Congrats! You have found me and the orchid!
Yesterday morning, Henry Lodeur was arrested at his home just outside of Grasse, France. He is accused of kidnapping the English professor Mark Jannick, who was reported to have boarded a plane together with Lodeur at the Lisbon airport for Maputo, Mozambique, before reappearing last week in torn clothing at a border crossing to Tanzania.
The case once again brings the southern French perfume industry into an awkward spotlight. The perfume producers’ celebrated craftsmanship appears romantic and pre-industrial. Yet, recent events considerably cracked this façade: Earlier this year, a local farmer’s lavender fields were burned down by arsonists, and just last month, a rose trader’s body was found beaten up and suspended from a beam in the roof of his house. The police consider both crimes, which are still unsolved, as unconnected to the present case but assume rivalries and cut-throat business practices at the heart of all three.
Grasse in the hinterland of the Côte Azur is known as the centre of France’s perfume production, where Lodeur’s grandfather started a modest family business when the perfume industry bounced back after the Second World War. While his grandfather was initially buying and extracting essential oils from the perfume staples jasmine, rose and lavender to sell locally, Lodeur’s father expanded the business and reoriented it towards the international luxury brands where profit margins were significantly higher than trading with the local, declining artisanal soap production of Marseille.
When his father died in 1998, Lodeur inherited his fortune, his company and the 8-bedroom house in the hills outside Grasse. He also inherited his father’s reputation to be an expert in procuring the most extravagant essential oils. Lodeur has always been an adventurous traveler and an admirer of the plant world – occupations the perfume trade both requires and enables – and himself collected most ingredients of his oils. Under his leadership, the company produced some of the most extravagant essential oils ever heard of, such as in 2011, when he commercialized “Dromadaga”, an obscenely expensive essential oil, produced from the secretions of the Madagascan Sundew (Drosera madagascariensis) which has a scent of honey and cut grass with a characteristic hint of ammonia. Lodeur cultivates the plants on his farm in Mozambique, which, however, made headlines repeatedly because of violent protests of workers and local farmers. Workers claimed to be made working up to 15 h a day manually collecting sundew secretions with medical syringes, and local farmers complained about exorbitant water use and draining groundwater reservoirs – accusations Lodeur denies.

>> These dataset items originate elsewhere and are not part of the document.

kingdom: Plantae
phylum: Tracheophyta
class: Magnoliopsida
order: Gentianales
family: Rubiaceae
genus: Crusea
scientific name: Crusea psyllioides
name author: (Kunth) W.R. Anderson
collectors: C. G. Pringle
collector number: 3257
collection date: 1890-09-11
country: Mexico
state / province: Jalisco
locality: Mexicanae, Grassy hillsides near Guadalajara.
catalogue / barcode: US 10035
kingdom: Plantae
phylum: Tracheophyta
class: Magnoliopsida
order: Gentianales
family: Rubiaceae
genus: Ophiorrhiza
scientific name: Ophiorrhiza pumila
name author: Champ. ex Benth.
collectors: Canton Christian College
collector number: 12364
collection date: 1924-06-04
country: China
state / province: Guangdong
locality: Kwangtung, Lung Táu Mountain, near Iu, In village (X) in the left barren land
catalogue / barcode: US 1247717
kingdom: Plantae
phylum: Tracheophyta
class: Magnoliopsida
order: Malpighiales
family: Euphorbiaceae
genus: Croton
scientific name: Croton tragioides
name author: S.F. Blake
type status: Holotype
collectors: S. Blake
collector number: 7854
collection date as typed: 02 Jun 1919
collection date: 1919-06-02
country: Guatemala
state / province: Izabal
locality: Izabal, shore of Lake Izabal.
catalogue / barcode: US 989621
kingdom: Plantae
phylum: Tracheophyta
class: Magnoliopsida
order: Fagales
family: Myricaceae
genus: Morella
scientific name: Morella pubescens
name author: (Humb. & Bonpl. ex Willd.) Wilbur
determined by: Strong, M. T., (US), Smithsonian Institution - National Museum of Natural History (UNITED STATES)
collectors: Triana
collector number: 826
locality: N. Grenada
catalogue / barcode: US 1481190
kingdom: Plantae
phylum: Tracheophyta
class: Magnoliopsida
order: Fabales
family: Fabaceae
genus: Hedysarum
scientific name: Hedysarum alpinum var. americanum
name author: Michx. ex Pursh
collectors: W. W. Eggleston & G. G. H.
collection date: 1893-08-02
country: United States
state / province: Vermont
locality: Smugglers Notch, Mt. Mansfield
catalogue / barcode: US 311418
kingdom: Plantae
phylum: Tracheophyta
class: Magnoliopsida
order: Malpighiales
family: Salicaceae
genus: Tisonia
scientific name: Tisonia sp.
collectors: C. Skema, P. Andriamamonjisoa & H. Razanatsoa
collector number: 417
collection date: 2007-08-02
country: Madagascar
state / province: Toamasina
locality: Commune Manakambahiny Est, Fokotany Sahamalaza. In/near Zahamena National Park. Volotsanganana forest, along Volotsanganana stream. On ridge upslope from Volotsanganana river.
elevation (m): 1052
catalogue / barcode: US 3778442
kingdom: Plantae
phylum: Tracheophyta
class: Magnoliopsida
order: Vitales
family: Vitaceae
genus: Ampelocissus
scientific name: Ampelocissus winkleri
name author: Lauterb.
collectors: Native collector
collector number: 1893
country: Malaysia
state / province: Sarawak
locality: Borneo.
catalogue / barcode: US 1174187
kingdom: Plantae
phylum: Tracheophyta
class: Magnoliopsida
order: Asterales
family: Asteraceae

In recent years, Lodeur’s business has been in financial difficulties. His older essential oils were still expensive to produce but were no longer selling well and he has been pressured to commercialise new scents – circumstances which the police believe to have let him into criminal activities. In mid-2017, Lodeur had met Mark Jannick in the botanical garden in Cambridge, which he manages. Jannick showed him the plant he studies, the Ghost Orchid Epipogium aphyllum, a most elusive plant, which, unpredictably appears in small patches, often in pine forests, before it disappears just as swiftly. Very few areas on the British Isles reported repeated sightings and are heavily guarded by locals. Removal of individual plants is a serious criminal offense in many English counties. The plant relies on a fungus to grow thus complicating cultivation. Yet, Mark Jannick found ways to do just that.
Lodeur was intrigued by the scarcity of the plant and its nectar’s unique smell of fermented bananas, which he claims has a rich complexity, sophisticated connoisseurs appreciate. He considers it the ideal ingredient to supplement tropical, fruity fragrances to give them a bold additional note. But, despite its market potential, a steady supply of Ghost Orchids nectar had been impossible – a challenge Jannick’s cultivation circumvents. The police consider this the key motif for Lodeur’s decision to kidnap Jannick to his farm in Mozambique to develop large-scale Ghost Orchid propagation.